-- About this exercise --
Format the lines between the one holding "left wrist: (502, 667, 8)" and the one holding "left knee: (650, 674, -6)", inclusive, as a Markdown table with columns named Row and Line, numbering each row and skipping blank lines. Include only those lines.

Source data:
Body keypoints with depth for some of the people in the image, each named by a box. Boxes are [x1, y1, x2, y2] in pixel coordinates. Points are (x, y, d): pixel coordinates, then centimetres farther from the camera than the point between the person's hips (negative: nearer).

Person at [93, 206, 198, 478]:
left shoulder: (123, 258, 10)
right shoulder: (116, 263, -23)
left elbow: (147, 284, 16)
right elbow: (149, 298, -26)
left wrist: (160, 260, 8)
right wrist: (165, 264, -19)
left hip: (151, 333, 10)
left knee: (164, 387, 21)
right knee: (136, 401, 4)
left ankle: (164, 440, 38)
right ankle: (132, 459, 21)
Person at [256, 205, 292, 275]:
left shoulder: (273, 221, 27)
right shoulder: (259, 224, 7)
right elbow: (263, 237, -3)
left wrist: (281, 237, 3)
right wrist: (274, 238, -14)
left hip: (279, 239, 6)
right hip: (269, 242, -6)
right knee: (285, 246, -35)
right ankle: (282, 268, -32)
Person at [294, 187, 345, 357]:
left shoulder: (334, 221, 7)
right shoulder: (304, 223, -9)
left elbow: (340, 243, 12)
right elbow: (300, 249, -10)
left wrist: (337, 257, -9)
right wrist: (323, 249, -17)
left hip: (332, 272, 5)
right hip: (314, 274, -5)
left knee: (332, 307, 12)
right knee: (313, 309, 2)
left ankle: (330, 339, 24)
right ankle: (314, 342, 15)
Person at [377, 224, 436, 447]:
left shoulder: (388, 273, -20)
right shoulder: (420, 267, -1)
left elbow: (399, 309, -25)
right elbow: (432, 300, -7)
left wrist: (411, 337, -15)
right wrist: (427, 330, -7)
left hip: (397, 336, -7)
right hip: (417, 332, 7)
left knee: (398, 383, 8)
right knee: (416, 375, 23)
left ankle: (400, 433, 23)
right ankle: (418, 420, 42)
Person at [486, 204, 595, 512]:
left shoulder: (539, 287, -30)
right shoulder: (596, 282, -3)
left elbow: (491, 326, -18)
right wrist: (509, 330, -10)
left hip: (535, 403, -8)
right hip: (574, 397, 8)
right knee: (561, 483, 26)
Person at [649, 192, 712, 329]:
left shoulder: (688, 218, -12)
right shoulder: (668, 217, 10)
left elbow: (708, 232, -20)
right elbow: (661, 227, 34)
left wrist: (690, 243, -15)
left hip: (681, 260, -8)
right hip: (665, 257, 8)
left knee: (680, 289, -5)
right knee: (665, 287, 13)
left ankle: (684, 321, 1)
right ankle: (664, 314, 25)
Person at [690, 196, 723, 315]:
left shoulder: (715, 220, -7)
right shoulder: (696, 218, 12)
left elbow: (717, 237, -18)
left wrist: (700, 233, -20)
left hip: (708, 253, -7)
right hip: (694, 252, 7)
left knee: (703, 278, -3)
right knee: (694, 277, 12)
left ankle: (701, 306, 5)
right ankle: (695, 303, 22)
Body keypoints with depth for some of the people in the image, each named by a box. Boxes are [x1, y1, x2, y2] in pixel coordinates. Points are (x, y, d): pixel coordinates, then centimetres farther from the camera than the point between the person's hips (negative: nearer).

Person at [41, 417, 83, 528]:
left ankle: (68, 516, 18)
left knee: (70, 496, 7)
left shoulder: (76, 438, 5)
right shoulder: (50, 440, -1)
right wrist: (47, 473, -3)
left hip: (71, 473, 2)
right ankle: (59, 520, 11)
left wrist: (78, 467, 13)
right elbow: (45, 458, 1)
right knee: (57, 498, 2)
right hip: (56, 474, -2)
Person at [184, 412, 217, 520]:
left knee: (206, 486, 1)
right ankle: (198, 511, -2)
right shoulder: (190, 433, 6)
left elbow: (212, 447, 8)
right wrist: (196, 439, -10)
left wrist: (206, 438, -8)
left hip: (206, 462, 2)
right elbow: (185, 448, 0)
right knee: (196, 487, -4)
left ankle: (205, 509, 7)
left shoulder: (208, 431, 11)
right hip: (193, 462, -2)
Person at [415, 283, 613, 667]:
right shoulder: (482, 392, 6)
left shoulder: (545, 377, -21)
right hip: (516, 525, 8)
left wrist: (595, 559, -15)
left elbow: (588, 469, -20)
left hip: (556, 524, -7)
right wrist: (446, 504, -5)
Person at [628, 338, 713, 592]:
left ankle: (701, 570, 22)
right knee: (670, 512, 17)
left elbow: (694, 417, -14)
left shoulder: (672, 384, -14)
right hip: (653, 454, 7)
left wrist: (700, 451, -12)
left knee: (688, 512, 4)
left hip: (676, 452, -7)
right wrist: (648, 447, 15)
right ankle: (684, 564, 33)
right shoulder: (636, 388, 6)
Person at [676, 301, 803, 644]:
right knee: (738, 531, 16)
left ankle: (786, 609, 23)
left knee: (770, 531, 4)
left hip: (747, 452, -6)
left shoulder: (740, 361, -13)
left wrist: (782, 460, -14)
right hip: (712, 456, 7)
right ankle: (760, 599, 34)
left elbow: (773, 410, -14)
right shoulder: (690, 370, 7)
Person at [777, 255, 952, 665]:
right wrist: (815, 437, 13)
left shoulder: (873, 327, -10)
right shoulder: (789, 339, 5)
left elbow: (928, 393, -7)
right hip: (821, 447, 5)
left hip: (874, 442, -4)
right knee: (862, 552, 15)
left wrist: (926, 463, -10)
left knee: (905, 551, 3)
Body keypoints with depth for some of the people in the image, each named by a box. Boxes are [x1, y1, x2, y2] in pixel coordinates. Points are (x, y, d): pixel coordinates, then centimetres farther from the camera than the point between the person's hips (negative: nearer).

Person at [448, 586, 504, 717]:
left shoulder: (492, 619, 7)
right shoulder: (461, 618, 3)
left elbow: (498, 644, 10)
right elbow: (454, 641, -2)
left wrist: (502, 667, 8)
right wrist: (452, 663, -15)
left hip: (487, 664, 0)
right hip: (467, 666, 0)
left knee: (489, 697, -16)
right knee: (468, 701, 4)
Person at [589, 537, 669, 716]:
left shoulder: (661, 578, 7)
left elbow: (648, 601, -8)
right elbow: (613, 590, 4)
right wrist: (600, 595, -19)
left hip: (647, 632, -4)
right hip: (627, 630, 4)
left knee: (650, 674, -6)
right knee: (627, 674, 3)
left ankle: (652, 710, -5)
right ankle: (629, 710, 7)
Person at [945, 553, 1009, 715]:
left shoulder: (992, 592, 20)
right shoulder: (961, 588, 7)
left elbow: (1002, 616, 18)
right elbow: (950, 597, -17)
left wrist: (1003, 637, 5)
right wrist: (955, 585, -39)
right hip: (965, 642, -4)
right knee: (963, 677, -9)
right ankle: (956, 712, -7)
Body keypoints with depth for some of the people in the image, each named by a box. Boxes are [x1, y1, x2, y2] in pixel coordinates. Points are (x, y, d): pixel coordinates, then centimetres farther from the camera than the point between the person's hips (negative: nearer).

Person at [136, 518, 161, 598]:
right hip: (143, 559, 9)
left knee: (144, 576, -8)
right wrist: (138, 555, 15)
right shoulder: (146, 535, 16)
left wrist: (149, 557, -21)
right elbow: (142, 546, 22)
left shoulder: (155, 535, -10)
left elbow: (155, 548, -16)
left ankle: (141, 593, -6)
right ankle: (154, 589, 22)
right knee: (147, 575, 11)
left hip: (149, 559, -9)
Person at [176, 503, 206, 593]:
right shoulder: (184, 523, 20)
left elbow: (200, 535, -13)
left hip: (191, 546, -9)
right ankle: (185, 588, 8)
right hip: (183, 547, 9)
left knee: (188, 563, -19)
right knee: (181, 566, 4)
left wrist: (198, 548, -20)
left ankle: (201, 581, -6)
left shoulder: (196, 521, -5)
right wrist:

-- Result of the task --
| Row | Line |
|---|---|
| 1 | left wrist: (502, 667, 8) |
| 2 | right wrist: (452, 663, -15) |
| 3 | left hip: (487, 664, 0) |
| 4 | right hip: (467, 666, 0) |
| 5 | left knee: (489, 697, -16) |
| 6 | right knee: (468, 701, 4) |
| 7 | Person at [589, 537, 669, 716]: |
| 8 | left shoulder: (661, 578, 7) |
| 9 | left elbow: (648, 601, -8) |
| 10 | right elbow: (613, 590, 4) |
| 11 | right wrist: (600, 595, -19) |
| 12 | left hip: (647, 632, -4) |
| 13 | right hip: (627, 630, 4) |
| 14 | left knee: (650, 674, -6) |